* [MATERIAL PROVIDED]
--------------------------------------------------
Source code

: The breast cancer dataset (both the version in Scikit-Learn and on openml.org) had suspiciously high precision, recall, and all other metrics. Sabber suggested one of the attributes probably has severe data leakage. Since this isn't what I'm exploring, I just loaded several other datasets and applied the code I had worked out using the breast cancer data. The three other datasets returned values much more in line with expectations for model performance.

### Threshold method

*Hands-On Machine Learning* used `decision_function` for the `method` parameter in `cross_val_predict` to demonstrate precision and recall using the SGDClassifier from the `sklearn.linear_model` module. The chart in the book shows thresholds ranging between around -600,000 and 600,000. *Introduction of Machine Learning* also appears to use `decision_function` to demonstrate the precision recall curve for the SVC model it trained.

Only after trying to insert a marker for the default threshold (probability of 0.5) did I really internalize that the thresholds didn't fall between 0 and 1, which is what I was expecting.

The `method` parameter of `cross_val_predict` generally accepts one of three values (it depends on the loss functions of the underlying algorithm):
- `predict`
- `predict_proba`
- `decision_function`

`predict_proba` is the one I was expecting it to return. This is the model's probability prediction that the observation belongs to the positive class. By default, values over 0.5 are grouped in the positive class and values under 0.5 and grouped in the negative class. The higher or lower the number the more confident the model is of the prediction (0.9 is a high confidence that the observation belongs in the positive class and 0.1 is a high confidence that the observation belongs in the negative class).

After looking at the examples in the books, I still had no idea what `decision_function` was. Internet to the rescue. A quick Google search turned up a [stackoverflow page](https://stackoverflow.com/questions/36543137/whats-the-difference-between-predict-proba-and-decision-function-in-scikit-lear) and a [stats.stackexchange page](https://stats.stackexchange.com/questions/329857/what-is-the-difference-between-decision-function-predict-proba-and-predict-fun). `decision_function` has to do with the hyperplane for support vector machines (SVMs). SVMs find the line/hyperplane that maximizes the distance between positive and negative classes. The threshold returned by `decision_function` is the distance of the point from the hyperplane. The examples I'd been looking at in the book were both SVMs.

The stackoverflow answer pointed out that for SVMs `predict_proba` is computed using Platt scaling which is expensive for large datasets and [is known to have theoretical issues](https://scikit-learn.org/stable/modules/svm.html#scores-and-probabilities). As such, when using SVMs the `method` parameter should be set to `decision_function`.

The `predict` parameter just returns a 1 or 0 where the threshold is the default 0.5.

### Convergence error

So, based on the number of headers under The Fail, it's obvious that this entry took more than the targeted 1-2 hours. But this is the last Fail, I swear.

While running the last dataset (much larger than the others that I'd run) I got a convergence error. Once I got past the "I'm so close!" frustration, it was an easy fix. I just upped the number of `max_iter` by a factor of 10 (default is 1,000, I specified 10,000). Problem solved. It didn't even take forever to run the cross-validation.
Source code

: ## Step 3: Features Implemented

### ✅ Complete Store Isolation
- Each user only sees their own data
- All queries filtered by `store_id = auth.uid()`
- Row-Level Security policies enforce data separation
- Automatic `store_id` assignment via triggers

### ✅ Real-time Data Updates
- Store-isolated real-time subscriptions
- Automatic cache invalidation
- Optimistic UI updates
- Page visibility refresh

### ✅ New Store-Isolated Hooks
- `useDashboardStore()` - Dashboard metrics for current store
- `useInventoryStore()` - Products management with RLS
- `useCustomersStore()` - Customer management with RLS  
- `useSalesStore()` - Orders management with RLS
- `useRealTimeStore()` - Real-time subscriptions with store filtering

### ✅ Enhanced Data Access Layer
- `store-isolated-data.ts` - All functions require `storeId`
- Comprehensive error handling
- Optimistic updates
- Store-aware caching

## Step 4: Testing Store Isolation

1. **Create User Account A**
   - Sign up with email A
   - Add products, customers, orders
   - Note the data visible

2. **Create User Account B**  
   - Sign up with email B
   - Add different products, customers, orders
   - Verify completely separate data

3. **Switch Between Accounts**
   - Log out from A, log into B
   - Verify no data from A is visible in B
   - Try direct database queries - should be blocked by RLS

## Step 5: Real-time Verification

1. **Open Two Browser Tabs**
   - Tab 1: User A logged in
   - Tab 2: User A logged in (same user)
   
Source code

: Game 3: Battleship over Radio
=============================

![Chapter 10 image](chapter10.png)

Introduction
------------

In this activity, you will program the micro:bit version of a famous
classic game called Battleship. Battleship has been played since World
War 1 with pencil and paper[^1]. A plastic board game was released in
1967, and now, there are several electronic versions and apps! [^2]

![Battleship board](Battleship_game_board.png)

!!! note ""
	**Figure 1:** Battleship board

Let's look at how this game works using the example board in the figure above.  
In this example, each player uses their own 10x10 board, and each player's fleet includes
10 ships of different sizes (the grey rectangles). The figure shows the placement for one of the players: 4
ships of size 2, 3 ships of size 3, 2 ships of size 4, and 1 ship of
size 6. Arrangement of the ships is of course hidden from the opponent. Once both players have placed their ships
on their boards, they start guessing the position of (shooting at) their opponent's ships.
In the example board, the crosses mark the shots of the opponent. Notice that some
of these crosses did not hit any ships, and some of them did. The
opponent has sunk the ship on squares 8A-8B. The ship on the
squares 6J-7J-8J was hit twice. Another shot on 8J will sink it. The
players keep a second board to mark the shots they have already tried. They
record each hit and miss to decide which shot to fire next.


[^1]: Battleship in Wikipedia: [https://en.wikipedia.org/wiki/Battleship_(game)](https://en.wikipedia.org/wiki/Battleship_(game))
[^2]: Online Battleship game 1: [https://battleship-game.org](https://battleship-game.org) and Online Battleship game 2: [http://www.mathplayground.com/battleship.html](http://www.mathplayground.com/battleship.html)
--------------------------------------------------
* [PROBLEM TO WORK ON] Your task is to transcribe the material exactly.

* [WRITTEN SOLUTION]
Source code

: The breast cancer dataset (both the version in Scikit-Learn and on openml.org) had suspiciously high precision, recall, and all other metrics. Sabber suggested one of the attributes probably has severe data leakage. Since this isn't what I'm exploring, I just loaded several other datasets and applied the code I had worked out using the breast cancer data. The three other datasets returned values much more in line with expectations for model performance.

### Threshold method

*Hands-On Machine Learning* used `decision_function` for the `method` parameter in `cross_val_predict` to demonstrate precision and recall using the SGDClassifier from the `sklearn.linear_model` module. The chart in the book shows thresholds ranging between around -600,000 and 600,000. *Introduction of Machine Learning* also appears to use `decision_function` to demonstrate the precision recall curve for the SVC model it trained.

Only after trying to insert a marker for the default threshold (probability of 0.5) did I really internalize that the thresholds didn't fall between 0 and 1, which is what I was expecting.

The `method` parameter of `cross_val_predict` generally accepts one of three values (it depends on the loss functions of the underlying algorithm):
- `predict`
- `predict_proba`
- `decision_function`

`predict_proba` is the one I was expecting it to return. This is the model's probability prediction that the observation belongs to the positive class. By default, values over 0.5 are grouped in the positive class and values under 0.5 and grouped in the negative class. The higher or lower the number the more confident the model is of the prediction (0.9 is a high confidence that the observation belongs in the positive class and 0.1 is a high confidence that the observation belongs in the negative class).

After looking at the examples in the books, I still had no idea what `decision_function` was. Internet to the rescue. A quick Google search turned up a [stackoverflow page](https://stackoverflow.com/questions/36543137/whats-the-difference-between-predict-proba-and-decision-function-in-scikit-lear) and a [stats.stackexchange page](https://stats.stackexchange.com/questions/329857/what-is-the-difference-between-decision-function-predict-proba-and-predict-fun). `decision_function` has to do with the hyperplane for support vector machines (SVMs). SVMs find the line/hyperplane that maximizes the distance between positive and negative classes. The threshold returned by `decision_function` is the distance of the point from the hyperplane. The examples I'd been looking at in the book were both SVMs.

The stackoverflow answer pointed out that for SVMs `predict_proba` is computed using Platt scaling which is expensive for large datasets and [is known to have theoretical issues](https://scikit-learn.org/stable/modules/svm.html#scores-and-probabilities). As such, when using SVMs the `method` parameter should be set to `decision_function`.

The `predict` parameter just returns a 1 or 0 where the threshold is the default 0.5.

### Convergence error

So, based on the number of headers under The Fail, it's obvious that this entry took more than the targeted 1-2 hours. But this is the last Fail, I swear.

While running the last dataset (much larger than the others that I'd run) I got a convergence error. Once I got past the "I'm so close!" frustration, it was an easy fix. I just upped the number of `max_iter` by a factor of 10 (default is 1,000, I specified 10,000). Problem solved. It didn't even take forever to run the cross-validation.
Source code

: ## Step 3: Features Implemented

### ✅ Complete Store Isolation
- Each user only sees their own data
- All queries filtered by `store_id = auth.uid()`
- Row-Level Security policies enforce data separation
- Automatic `store_id` assignment via triggers

### ✅ Real-time Data Updates
- Store-isolated real-time subscriptions
- Automatic cache invalidation
- Optimistic UI updates
- Page visibility refresh

### ✅ New Store-Isolated Hooks
- `useDashboardStore()` - Dashboard metrics for current store
- `useInventoryStore()` - Products management with RLS
- `useCustomersStore()` - Customer management with RLS  
- `useSalesStore()` - Orders management with RLS
- `useRealTimeStore()` - Real-time subscriptions with store filtering

### ✅ Enhanced Data Access Layer
- `store-isolated-data.ts` - All functions require `storeId`
- Comprehensive error handling
- Optimistic updates
- Store-aware caching

## Step 4: Testing Store Isolation

1. **Create User Account A**
   - Sign up with email A
   - Add products, customers, orders
   - Note the data visible

2. **Create User Account B**  
   - Sign up with email B
   - Add different products, customers, orders
   - Verify completely separate data

3. **Switch Between Accounts**
   - Log out from A, log into B
   - Verify no data from A is visible in B
   - Try direct database queries - should be blocked by RLS

## Step 5: Real-time Verification

1. **Open Two Browser Tabs**
   - Tab 1: User A logged in
   - Tab 2: User A logged in (same user)
   
Source code

: Game 3: Battleship over Radio
=============================

![Chapter 10 image](chapter10.png)

Introduction
------------

In this activity, you will program the micro:bit version of a famous
classic game called Battleship. Battleship has been played since World
War 1 with pencil and paper[^1]. A plastic board game was released in
1967, and now, there are several electronic versions and apps! [^2]

![Battleship board](Battleship_game_board.png)

!!! note ""
	**Figure 1:** Battleship board

Let's look at how this game works using the example board in the figure above.  
In this example, each player uses their own 10x10 board, and each player's fleet includes
10 ships of different sizes (the grey rectangles). The figure shows the placement for one of the players: 4
ships of size 2, 3 ships of size 3, 2 ships of size 4, and 1 ship of
size 6. Arrangement of the ships is of course hidden from the opponent. Once both players have placed their ships
on their boards, they start guessing the position of (shooting at) their opponent's ships.
In the example board, the crosses mark the shots of the opponent. Notice that some
of these crosses did not hit any ships, and some of them did. The
opponent has sunk the ship on squares 8A-8B. The ship on the
squares 6J-7J-8J was hit twice. Another shot on 8J will sink it. The
players keep a second board to mark the shots they have already tried. They
record each hit and miss to decide which shot to fire next.


[^1]: Battleship in Wikipedia: [https://en.wikipedia.org/wiki/Battleship_(game)](https://en.wikipedia.org/wiki/Battleship_(game))
[^2]: Online Battleship game 1: [https://battleship-game.org](https://battleship-game.org) and Online Battleship game 2: [http://www.mathplayground.com/battleship.html](http://www.mathplayground.com/battleship.html)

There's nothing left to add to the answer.